Dated on February 9, 1999 at Edmonton, Alberta.

Dr. William A. Tilleman



1. In the Director's letter of September 25, 1998, he advised that he had no further submissions to make to the Board and that the Board dismiss the appeal for lack of jurisdiction. On October 14, 1998, the Board received further comments from the Appellant to the Director's letter of September 18, 1998 stating that the Board does have jurisdiction.

2. In this case the EAB Recommendation was adopted without revision by the Minister. It reads:

"The Board recommends that the appeal be allowed to the extent that the Approval be varied to require, by amendment, a means of wastewater discharge to the McLeod River which does not infringe the valid interests of the Appellant and which avoids the fisheries concerns which were raised by Departmental staff."

3. Only subsection 84(1)(a)-(c) need to be reviewed, since subsection (d)-(l) relate to the exercise of different statutory powers.

4. Section 84(1)(a)(ii) refers to Section 67(1)(a)

Section 84(1)(a)(iii) refers to Section 67(3)(a)

Section 84(1)(b)(ii) refers to Section 67(1)(a)

Section 84(1)(c) refers to Section 67(3)(b)

5. 67(3) If the Director considers it appropriate to do so, the Director may on his own initiative in accordance with the regulations

(a) amend a term or condition of, add a term or condition to or delete a term or condition from an approval

(i) if in the Director's opinion an adverse effect that was not reasonably foreseeable at the time the approval was issued has occurred, is occurring or may occur,

(ii) if the term or condition relates to a monitoring or reporting requirement,

(iii) where the purpose of the amendment, addition or deletion is to address matters related to a temporary suspension of the activity by the approval holder, or

(iv) where the approval is transferred, sold, leased, assigned or otherwise disposed of under section 72,

(b) cancel or suspend an approval or registration, or

(c) correct a clerical error in an approval or registration.

6. It is significant that certain Regulations set out specific notice and other procedural provisions for the exercise of the amendment power on application plus the Director's own amending power under section 67(3)(a). See particularly Alberta Regulation 113/93, Approvals and Registration Procedure Regulation, section 8, and Alberta Regulation 118/93, Environmental Protection and Enhancement (Miscellaneous) Regulation, section 3(2). Nothing in these Regulations contemplates an amendment as a result of a Ministerial Order following an appeal to the Board.

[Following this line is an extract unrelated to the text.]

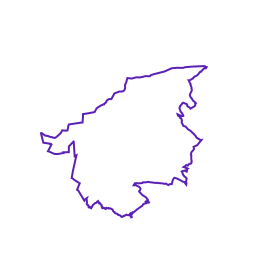 Ixtacuixtla de Mariano Matamoros, Tlaxcala, Mexico, rotated 115°
{"feature_id": "50627088B9803475086398", "entity_name": "Ixtacuixtla de Mariano Matamoros", "entity_type": "district", "adm_level": 2, "iso_a3": "MEX", "parent_name": "Mexico", "parent_adm1": "Tlaxcala", "projection": "orthographic", "projection_center": [-98.372, 19.347], "detail": "fine", "context": "isolated", "style": "outline", "palette": "violet", "viewbox_px": 256, "rotation_deg": 115, "n_neighbors": 0, "source": "geoboundaries", "source_scale": "gbopen_adm2", "svg_char_len": 5678}
<svg xmlns="http://www.w3.org/2000/svg" viewBox="0 0 256 256"><g transform="rotate(115 128 128)"><path d="M70.1,129.3L70.4,129.4L70.6,129.7L71.8,130.0L72.9,132.2L73.3,133.6L73.9,134.5L75.2,136.0L76.9,138.2L78.7,142.1L79.5,143.0L81.6,145.5L83.0,149.6L86.0,149.2L86.8,148.9L89.5,148.9L90.4,148.9L91.7,148.1L93.2,147.4L93.8,147.4L95.2,147.3L96.5,147.8L97.2,148.6L98.0,149.8L98.6,151.3L100.0,152.5L100.4,153.0L102.4,154.9L107.1,155.2L108.4,155.2L109.0,155.5L109.6,157.1L110.1,157.8L110.9,158.1L111.8,158.7L112.5,158.9L114.0,158.6L115.7,159.6L116.6,159.6L116.7,160.1L117.1,160.3L118.7,161.8L122.2,164.1L123.4,164.7L125.5,164.9L127.2,164.9L127.9,165.3L132.0,171.0L134.4,174.7L137.0,173.5L142.2,171.5L143.4,173.5L149.8,183.1L151.8,182.9L154.3,182.1L155.9,181.9L156.3,182.4L158.0,186.7L160.2,186.7L161.5,187.0L166.0,188.9L167.3,189.6L168.0,190.2L168.0,190.8L168.5,192.0L168.4,192.6L169.1,195.6L169.0,196.5L169.1,197.2L169.9,200.0L169.1,204.1L169.2,204.5L169.5,204.7L177.1,198.5L175.2,192.0L175.5,192.1L175.4,190.4L182.9,190.7L182.7,189.7L182.6,183.8L181.9,181.9L181.1,180.4L177.9,175.9L177.4,176.4L174.9,171.4L169.7,173.8L165.2,172.3L163.3,171.6L163.4,171.4L176.1,164.4L174.5,163.2L190.5,159.7L197.1,157.9L197.0,157.6L197.1,157.0L197.8,154.2L198.5,149.0L198.5,148.4L205.5,148.1L205.6,146.8L212.3,136.9L211.5,136.8L210.5,136.5L209.3,136.0L208.9,135.7L209.9,135.7L210.6,135.0L211.5,134.5L212.1,134.3L212.3,134.0L212.8,133.6L213.8,133.5L214.6,133.0L214.7,131.6L215.1,131.4L215.4,130.6L216.2,130.4L216.5,130.1L216.4,129.9L215.8,129.5L215.6,129.2L216.0,128.8L216.3,128.3L216.3,127.5L215.1,127.5L214.8,127.3L213.7,127.4L212.3,127.2L209.8,125.9L209.4,125.3L208.9,125.0L208.7,124.9L207.9,124.9L207.0,124.3L207.3,124.1L207.5,123.9L207.6,122.8L207.9,122.6L208.4,122.6L208.5,122.5L208.4,122.1L208.0,121.8L208.0,121.6L208.3,121.0L208.9,120.4L209.1,119.2L210.1,118.8L210.4,118.6L210.5,117.9L211.3,117.7L211.5,117.3L211.3,117.0L210.8,116.6L210.6,116.2L210.8,115.4L210.4,115.1L210.3,114.6L210.8,114.1L210.7,114.0L210.5,113.8L209.9,113.9L209.5,113.8L209.4,112.9L208.8,111.9L209.1,111.3L208.5,110.7L208.3,109.9L208.5,109.3L208.3,108.7L208.5,107.4L209.6,106.3L209.9,105.9L210.0,104.5L210.6,104.0L210.7,103.7L210.3,101.5L210.3,101.2L210.7,100.8L210.9,100.2L210.6,99.1L210.6,98.0L211.3,96.4L210.8,96.1L210.8,95.6L210.6,95.2L209.3,94.7L209.1,94.0L208.7,93.9L207.2,92.8L207.3,92.2L207.0,91.0L206.4,90.5L206.4,90.2L206.6,89.7L206.4,89.4L206.3,89.0L206.9,87.9L206.9,87.5L207.1,87.2L207.5,87.2L207.4,87.0L207.1,86.9L206.5,87.5L205.9,89.2L205.5,89.9L205.2,90.0L204.9,89.9L205.2,89.5L205.2,89.3L204.6,89.5L204.2,89.4L204.5,88.8L204.4,88.3L203.8,88.5L203.1,88.5L203.0,88.3L203.1,88.0L202.4,88.0L202.1,87.9L202.1,87.3L197.8,85.3L194.0,83.1L193.2,82.7L192.4,82.1L191.4,82.1L190.4,81.9L190.1,81.7L189.5,80.8L188.7,80.1L188.3,79.4L187.6,79.2L187.2,79.4L187.1,79.8L187.4,80.4L187.5,80.7L187.3,81.0L187.0,80.9L186.6,80.4L186.4,80.0L186.4,79.5L186.9,77.8L186.7,77.6L186.5,78.0L185.9,78.4L185.4,79.5L185.1,79.6L184.7,79.6L184.2,80.9L183.4,81.8L183.2,82.6L182.7,86.8L182.5,87.3L181.8,88.7L181.5,89.8L180.9,91.0L180.6,91.2L180.1,91.1L179.6,90.8L178.7,90.8L177.6,91.1L177.2,91.6L176.6,93.3L176.7,94.8L176.5,96.2L176.6,96.8L177.5,98.7L177.1,98.7L176.1,98.4L175.2,98.4L174.7,97.6L174.2,96.4L173.9,95.9L173.7,94.9L172.6,93.2L172.4,92.6L171.8,91.7L171.3,91.7L170.8,91.3L170.3,90.3L170.1,89.5L168.2,86.7L167.9,85.3L166.2,80.1L166.1,79.5L165.5,78.9L164.9,76.6L164.4,75.6L164.3,75.1L163.6,73.1L163.2,71.3L162.5,70.5L162.4,69.7L162.6,68.6L162.7,67.3L162.0,67.0L161.2,66.4L160.4,64.6L157.1,65.3L156.1,65.4L154.4,65.2L153.5,64.9L153.1,62.8L153.2,58.4L153.5,55.8L153.4,55.2L153.1,54.5L153.1,53.7L153.2,53.4L154.0,52.8L154.7,51.3L153.6,51.6L152.8,52.1L152.6,52.5L152.1,52.8L151.2,52.9L150.5,53.2L149.1,53.4L148.5,54.5L148.0,56.5L147.3,57.9L146.3,59.1L144.9,60.5L144.7,60.9L143.6,59.9L142.7,58.4L141.9,57.9L142.7,58.0L142.8,56.4L141.8,56.5L141.6,57.0L141.5,56.8L141.1,56.7L140.1,57.2L139.5,56.8L139.5,57.9L139.8,58.8L139.5,60.0L139.8,60.4L139.9,61.1L139.5,60.9L139.1,60.0L138.6,59.9L138.0,60.0L136.9,59.5L137.0,58.3L136.8,57.9L136.5,57.8L135.5,57.8L134.3,56.8L133.6,55.9L133.1,55.7L132.2,56.1L131.3,56.1L130.7,56.7L129.9,57.2L128.3,58.1L126.2,59.0L125.7,59.7L124.9,59.7L124.0,60.2L123.2,60.3L119.9,59.3L119.1,59.3L117.4,60.6L114.3,58.0L107.8,56.4L108.2,57.1L108.3,57.4L108.0,59.3L108.0,59.7L108.1,59.8L107.7,61.1L107.8,61.7L107.3,62.6L106.6,63.4L106.2,64.5L105.4,66.3L105.1,67.5L104.4,69.3L104.0,71.1L103.9,72.9L103.8,73.4L103.3,74.1L102.8,75.6L102.3,76.4L102.7,78.3L102.5,79.2L101.6,79.9L101.0,81.0L100.3,81.7L99.1,82.1L98.7,82.1L98.3,82.5L97.7,82.8L97.0,83.7L96.8,85.0L96.0,85.0L95.8,87.5L95.2,88.2L95.1,88.5L94.6,88.9L94.6,85.2L94.1,83.6L93.8,83.1L93.7,83.0L93.2,83.2L92.8,83.9L92.0,84.9L91.8,85.5L91.4,85.9L91.2,86.6L90.7,87.5L89.8,88.1L89.1,89.0L88.2,89.6L88.0,89.9L85.8,89.9L84.7,89.7L83.8,89.3L83.1,89.4L82.8,89.3L81.9,88.8L81.7,88.4L81.7,86.1L81.4,85.3L81.6,84.8L82.0,84.5L82.1,84.0L82.3,83.9L82.6,83.9L83.1,83.4L83.3,82.8L83.4,80.9L83.8,79.8L84.0,79.6L83.7,79.4L83.5,79.1L82.3,78.4L81.3,77.6L80.2,76.9L79.4,76.7L78.3,76.9L77.7,77.2L77.5,77.4L77.0,77.0L76.5,77.6L75.6,80.9L74.2,82.8L73.8,84.0L72.3,85.7L71.9,85.9L70.7,86.1L67.9,86.0L66.5,86.2L65.4,87.1L64.7,87.4L64.3,87.7L62.0,90.0L61.7,89.9L60.9,91.1L59.8,92.4L59.4,92.7L59.2,93.1L58.9,92.5L56.7,90.8L55.8,90.4L55.7,90.1L55.1,90.0L53.6,89.6L51.8,88.0L50.9,87.5L47.9,86.6L46.9,86.5L46.4,86.2L46.2,85.6L45.3,85.4L42.1,84.4L41.4,83.8L41.3,83.1L41.0,82.6L40.7,82.5L39.6,82.5L39.8,83.0L39.6,84.3L39.5,84.5L39.9,85.2L40.0,85.7L45.4,96.1L48.8,102.0L49.8,103.0L50.3,103.6L52.8,109.2L55.6,113.9L61.1,118.5L67.3,126.1L70.1,129.3Z" fill="none" stroke="#5b21b6" stroke-width="2"/></g></svg>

Subsections 67(3)(a)(i)-(iv) also impose preconditions to the Director exercising his section 67(3) powers. And none of these preconditions fit with the decision in this case. Unless those subsubsections apply, the Director has no jurisdiction to vary under section 67(3)(a). And, if the Director's authority to act did not derive from that section, then section 84(1)(a)(iii) is inapplicable and the Board does not have jurisdiction.

7. One of the purposes of providing for Court filing is to provide a remedy if any party fails to comply with a Ministerial Order. The usual enforcement procedure would be to apply for a mandatory injunction or for contempt to secure compliance with the filed order.